A Permeable Cuticle, Not Open Stomata, Is the Primary Source of Water Loss From Expanding Leaves.

High rates of water loss in young, expanding leaves have previously been attributed to open stomata that only develop a capacity to close once exposed to low humidity and high abscisic acid (ABA) levels. To test this model, we quantified water loss through stomata and cuticle in expanding leaves of Quercus rubra. Stomatal anatomy and density were observed using scanning electron microscopy. Leaves of Q. rubra less than 5 days after emergence have no stomata; therefore, water loss from these leaves must be through the cuticle. Once stomata develop, they are initially covered in a cuticle and have no outer cuticular ledge, implying that the majority of water lost from leaves in this phase of expansion is through the cuticle. Foliar ABA levels are high when leaves first expand and decline exponentially as leaves expand. Once leaves have expanded to maximum size, ABA levels are at a minimum, an outer cuticular ledge has formed on most stomata, cuticular conductance has declined, and most water loss is through the stomata. Similar sequences of events leading to stomatal regulation of water loss in expanding leaves may be general across angiosperms.

Osmotic adjustment and hormonal regulation of stomatal responses to vapour pressure deficit in sunflower.

Dynamic variation of the stomatal pore in response to changes in leaf-air vapour pressure difference (VPD) constitutes a critical regulation of daytime gas exchange. The stomatal response to VPD has been associated with both foliage abscisic acid (ABA) and leaf water potential (Ψ  l ); however, causation remains a matter of debate. Here, we seek to separate hydraulic and hormonal control of stomatal aperture by manipulating the osmotic potential of sunflower leaves. In addition, we test whether stomatal responses to VPD in an ABA-deficient mutant (w-1) of sunflower are similar to the wild type. Stomatal apertures during VPD transitions were closely linked with foliage ABA levels in sunflower plants with contrasting osmotic potentials.

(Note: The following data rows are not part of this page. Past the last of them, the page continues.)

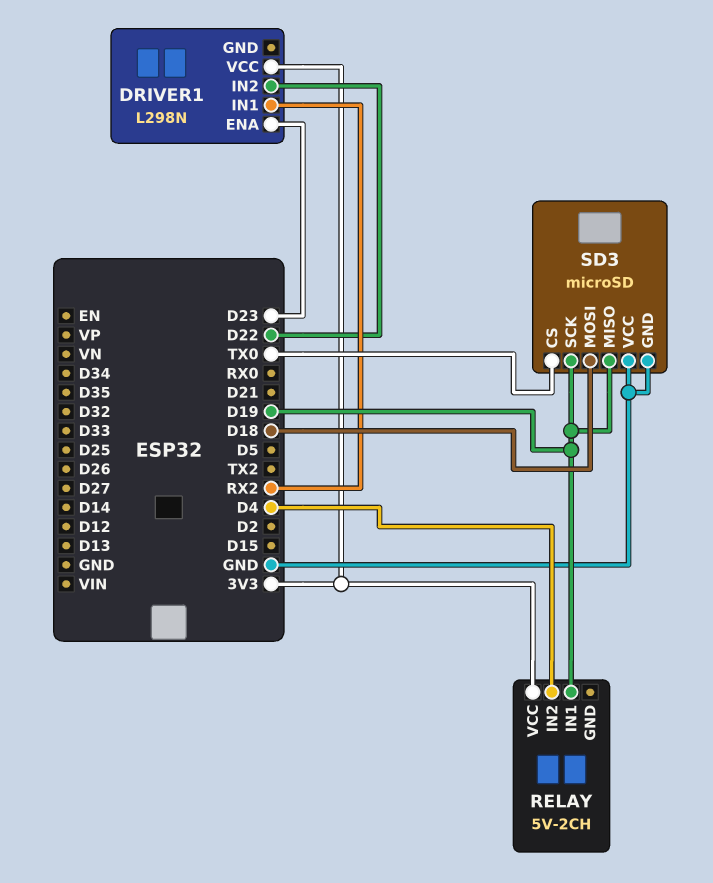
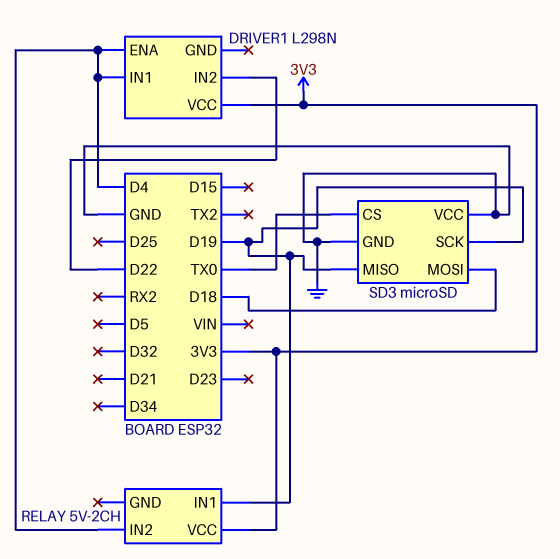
DRIVER1 pin ENA: D23 -> D4
DRIVER1 pin IN1: RX2 -> D4

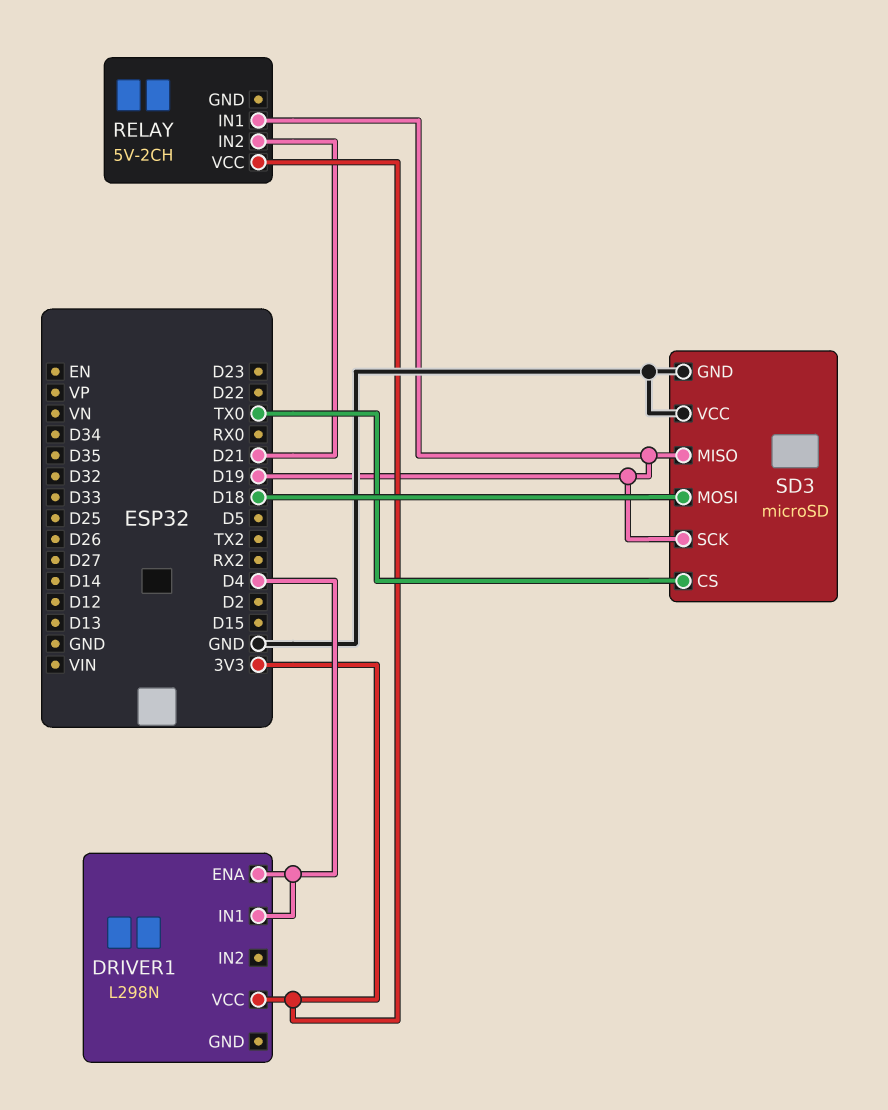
DRIVER1 pin IN2: D22 -> none
RELAY pin IN2: D4 -> D21

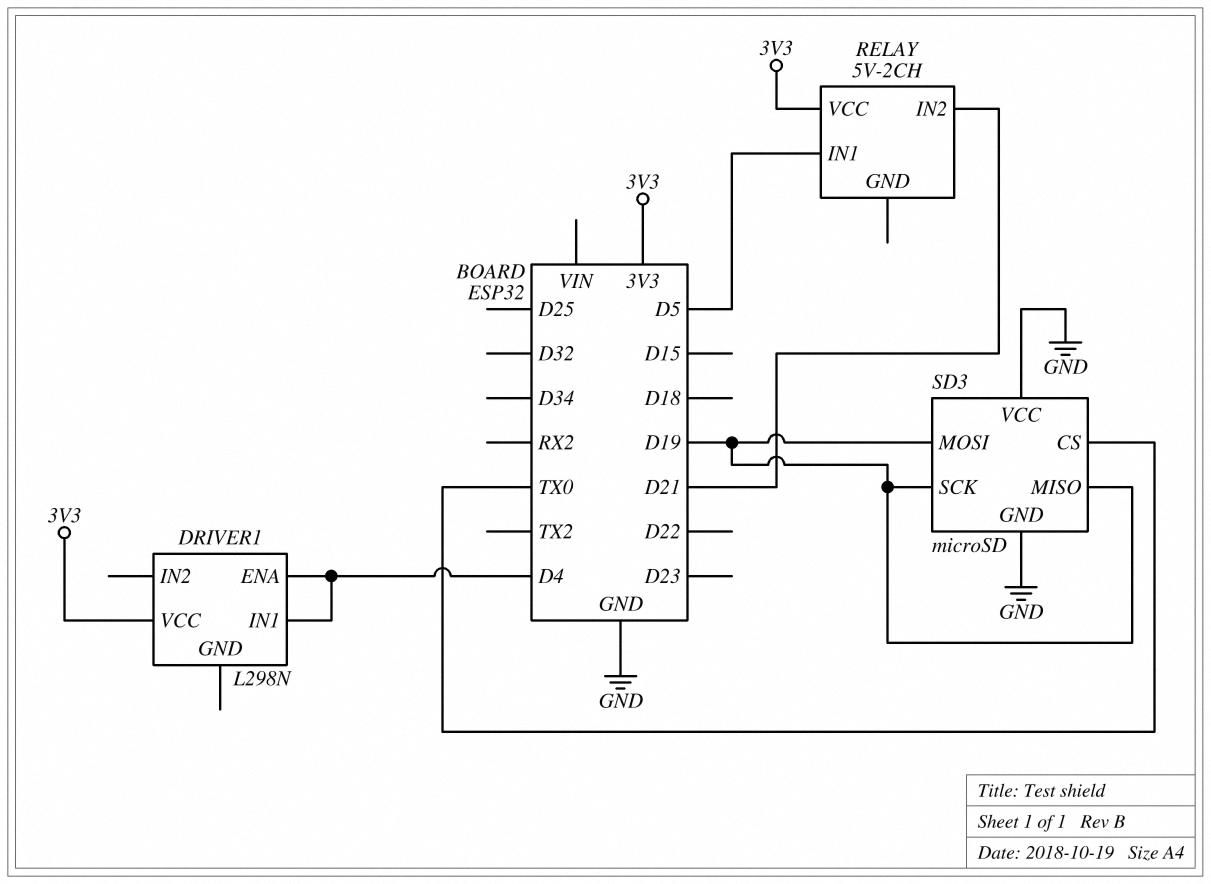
RELAY pin IN1: D19 -> D5
SD3 pin MOSI: D18 -> D19

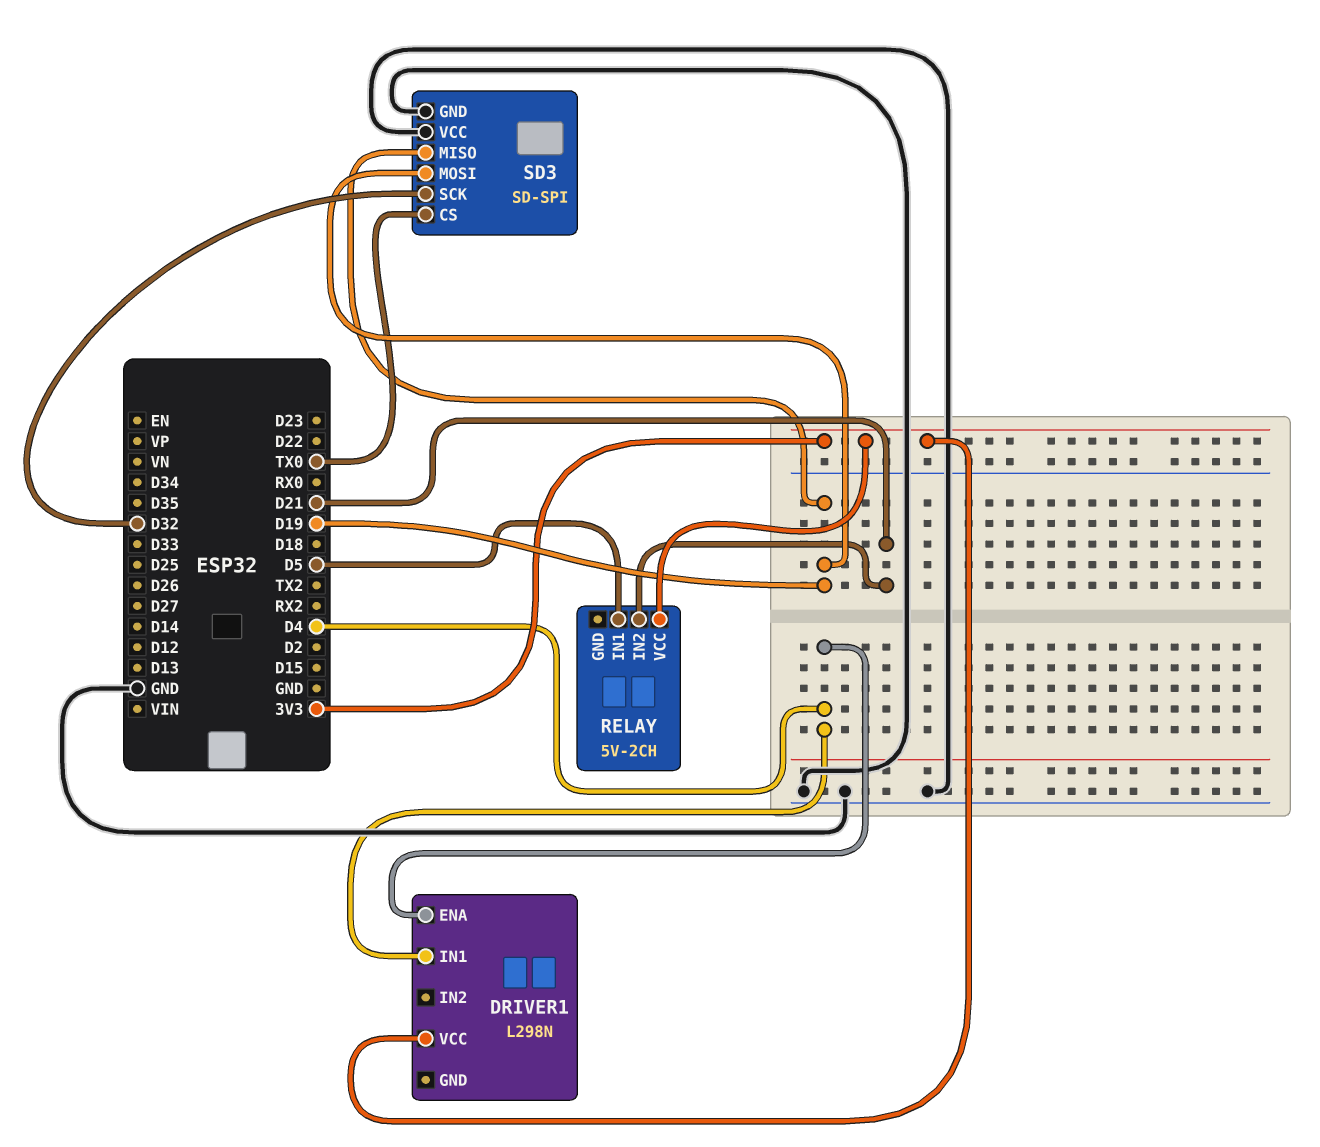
SD3: microSD -> SD-SPI
SD3 pin SCK: D19 -> D32

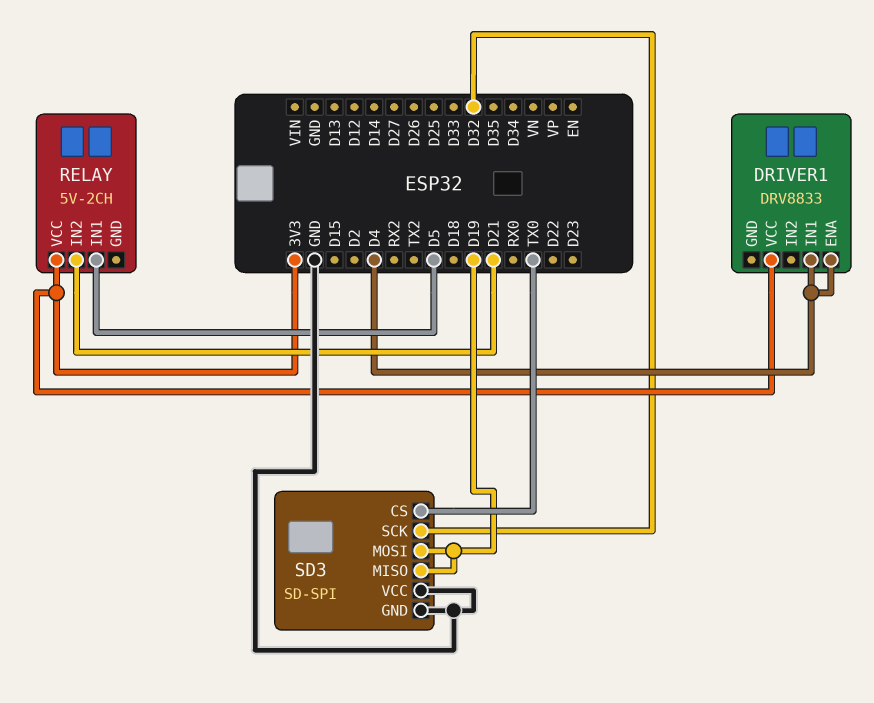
DRIVER1: L298N -> DRV8833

In addition, we observed that the inability to synthesize ABA at high VPD in w-1 plants was associated with no dynamic or steady-state stomatal response to VPD. These results for sunflower are consistent with a hormonal, ABA-mediated stomatal responses to VPD rather than a hydraulic-driven stomatal response to VPD.

Drought-induced lacuna formation in the stem causes hydraulic conductance to decline before xylem embolism in Selaginella.

Lycophytes are the earliest diverging extant lineage of vascular plants, sister to all other vascular plants. Given that most species are adapted to ever-wet environments, it has been hypothesized that lycophytes, and by extension the common ancestor of all vascular plants, have few adaptations to drought. We investigated the responses to drought of key fitness-related traits such as stomatal regulation, shoot hydraulic conductance (Kshoot ) and stem xylem embolism resistance in Selaginella haematodes and S. pulcherrima, both native to tropical understory. During drought stomata in both species were found to close before declines in Kshoot , with a 50% loss of Kshoot occurring at -1.7 and -2.5 MPa in S. haematodes and S. pulcherrima, respectively. Direct observational methods revealed that the xylem of both species was resistant to embolism formation, with 50% of embolized xylem area occurring at -3.0 and -4.6 MPa in S. haematodes and S. pulcherrima, respectively. X-ray microcomputed tomography images of stems revealed that the decline in Kshoot occurred with the formation of an air-filled lacuna, disconnecting the central vascular cylinder from the cortex. We propose that embolism-resistant xylem and large capacitance, provided by collapsing inner cortical cells, is essential for Selaginella survival during water deficit.